Les recensements de 1870 révèlent que près d’un tiers de tous les mâles protestants au Canada appartenaient aux Loges Oranges. Les archives locales montrent qu’au sommet de l’orangisme à Hemmingford il y avait à peu près cent membres dans diverses loges. La plupart étaient fermiers ou propriétaires de petites entreprises. Robert Seller décrivit les orangistes comme de gros travailleurs, économes et bienveillants. Il était aussi orangiste.

Plus récemment les hommes se rencontraient “en secret” pour planifier leur philanthropie. Avant l’assurance sociale, les pensions de vieillesse, les programmes médicaux des gouvernements, et l’aide sociale, la Loge Orange aidait souvent à secourir les individus ou les familles dans le besoin. Un jeune homme qui avait une recommandation d’emploi de la part d’un orangiste avait de meilleures chances de trouver un emploi. La Croix Rouge et d’autres organismes charitables ont aussi bénéficié de leur générosité.

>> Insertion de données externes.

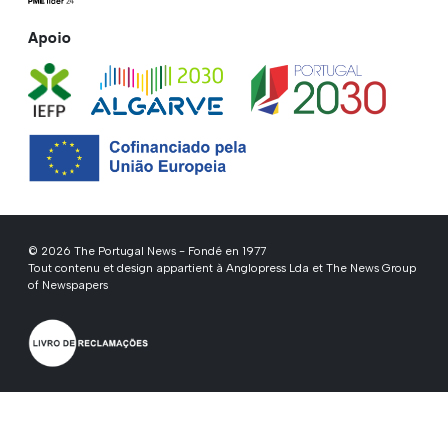
Apoio
© 2026 The Portugal News - Fondé en 1977
Tout contenu et design appartient à Anglopress Lda et The News Group
of Newspapers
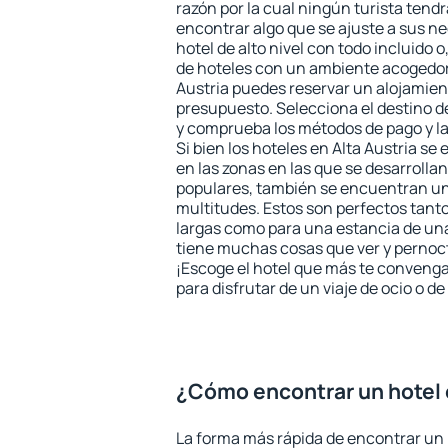
razón por la cual ningún turista tend
encontrar algo que se ajuste a sus n
hotel de alto nivel con todo incluido o
de hoteles con un ambiente acogedor 
Austria puedes reservar un alojamien
presupuesto. Selecciona el destino de
y comprueba los métodos de pago y l
Si bien los hoteles en Alta Austria s
en las zonas en las que se desarrollan
populares, también se encuentran un 
multitudes. Estos son perfectos tant
largas como para una estancia de un
tiene muchas cosas que ver y pernocta
¡Escoge el hotel que más te convenga
para disfrutar de un viaje de ocio o 
¿Cómo encontrar un hotel 
La forma más rápida de encontrar un h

La Loge 69 a déjà été une scène populaire et très occupée par des évènements sociaux tels que des danses, des réceptions de mariages, et des pique-niques. Le drapeau et “King Billy” ont salué les soldats partant pour la guerre, et les ont salués de nouveau lorsqu’ils sont revenus à la maison.

Avec le décès des membres séniors, et le grand nombre de blessés de guerre, la Loge déclina et perdit de l’importance pour les jeunes gens. La Loge a retourné sa charte en 2008 et elle n’existe donc plus. Douglas Hadley est le dernier membre survivant des hommes loyaux de la Loge Victoria.